I was all over the map this week – kind of like those characters in its a Mad, Mad, Mad, Mad World. I felt like I was on a “feelings road-trip” hitting every possible emotion and feeling in the book; lost, happy, anxious, angry, in control, and then completely out of control. All in one week! It was horrible and I never want to experience a week like that again.
Let me outline what happened for you. The week started off GREAT, as we had another photo shoot. I was able to hang out with Fatou and Alanna (the other Feel Great Weight participants who are just fabulous) for a little while and they are doing wonderfully. Its a joy to see us all succeeding. The photo shoots are so much fun due to the wonderful Mary Beth (Photo Director for Health), the make-up artist Chris and the photographer Heather. They make you feel comfortable and are just a pleasure to speak with - plus they are a huge dose of encouragement!!
After the shoot (sounding all “modely” … ha!), I saw Marissa our nutritionist. I had a successful month and I am closer to my goal weight set-forth by Health than I ever imagined. I was really in shock. Do you know where I am going with this? No? Well, I self-sabotaged AGAIN and made some really bad choices related to my food intake. I bounced back and forth into being able to make solid food choices to horrible ones.

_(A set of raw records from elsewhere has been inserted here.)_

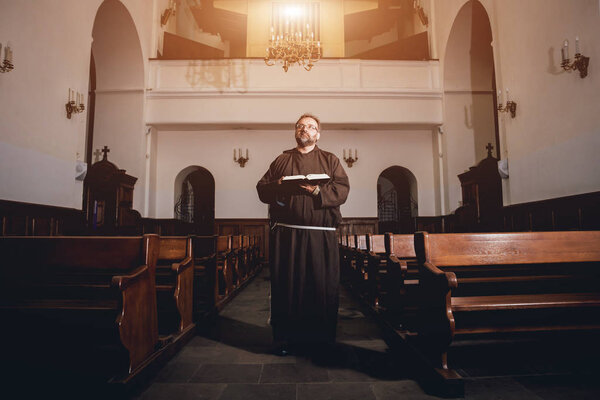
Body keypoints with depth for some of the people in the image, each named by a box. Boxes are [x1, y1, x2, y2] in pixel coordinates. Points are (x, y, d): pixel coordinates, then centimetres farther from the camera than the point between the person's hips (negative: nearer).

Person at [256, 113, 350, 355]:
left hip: (321, 235, 0)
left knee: (323, 285, 2)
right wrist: (277, 186, -8)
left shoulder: (330, 160, 14)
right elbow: (262, 189, 12)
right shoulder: (281, 160, 17)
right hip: (285, 233, 1)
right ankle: (285, 337, 14)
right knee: (286, 285, 2)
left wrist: (318, 190, -15)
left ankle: (322, 337, 16)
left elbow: (343, 189, 1)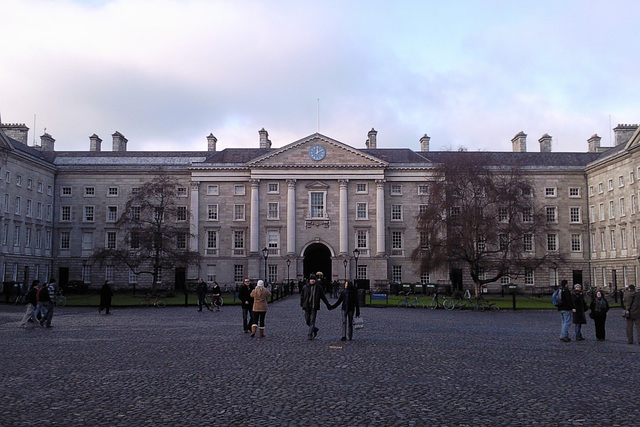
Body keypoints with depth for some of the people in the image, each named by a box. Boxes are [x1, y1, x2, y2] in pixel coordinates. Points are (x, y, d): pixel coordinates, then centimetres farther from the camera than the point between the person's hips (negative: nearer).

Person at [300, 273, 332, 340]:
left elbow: (323, 297, 10)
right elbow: (302, 295, 14)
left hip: (314, 307, -2)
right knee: (307, 321, 5)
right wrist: (301, 303, -1)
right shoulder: (305, 287, 5)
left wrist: (328, 305, 12)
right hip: (307, 307, 2)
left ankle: (310, 335, -4)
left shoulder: (319, 287, 2)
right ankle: (315, 329, 30)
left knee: (312, 321, -7)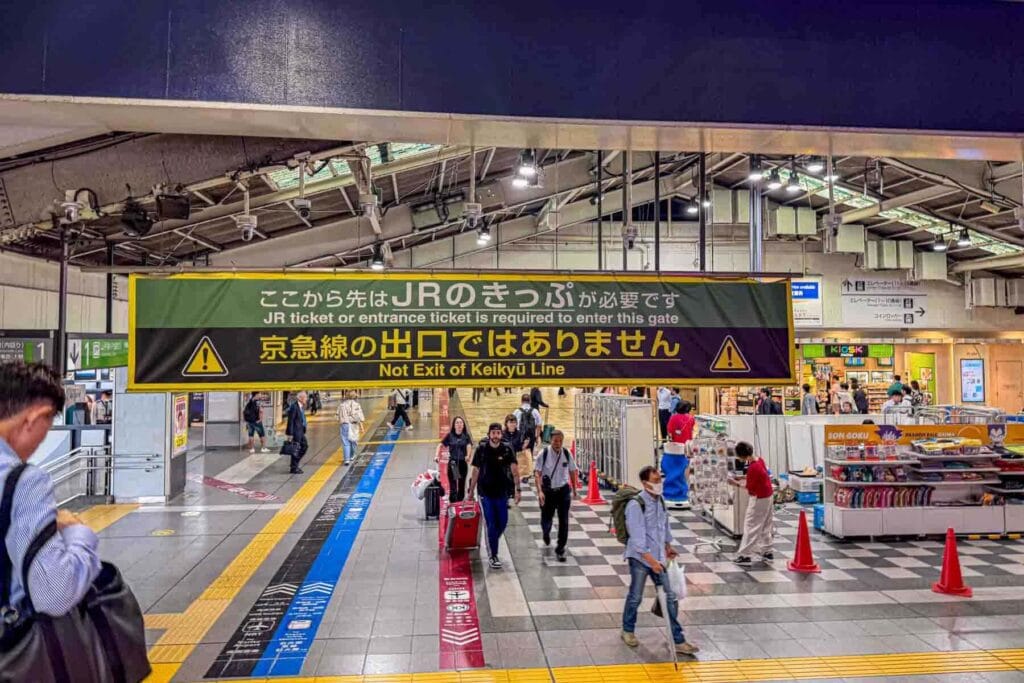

From having brussel sprouts and baked chicken legs to over doing it on the chips, muffins (the bad kind), munchkins, and visiting McDonalds. This happened all in one week. I was feeding my emotional road race once again. I made myself sit down and think about what I was doing – the first thought that popped into my head was that I am self-sabotaging because my goal is so close.
I was flabbergasted but I knew it was true. It still didnt stop me, but it did slow me down because I was aware but people it didnt stop me. And I am afraid – very afraid that this emotional eating beast will never be tamed. To be honest, I hang my head in shame and think, “what type of person would sabotage themselves?” My answer: a normal person. Because I KNOW I can do this and I KNOW I will do this. I have to slay my demons like Buffy the Vampire Slayer. I have to love myself, believe in myself, and knock it out of the park.
I ran 3 miles this morning plus did 20 minutes on the bike and walked another 10 minutes. I am sweating all the “yuckies” out of me. That being said, I am going back to the basics to when I first started the program. Instead of logging my food in my online journal, I will be doing it in my handy-dandy notebook. I am going to be cognizant of my indulgent meals and snacks instead of just picking away. I am going to love myself unconditionally because, to share a Dr. Phil-ism; “If you cant love you, no one else can.” There, I said it.
- Planning meals: Plan all meals and snacks.
- Exercise: Cardio for 60 minutes, 6 days a week.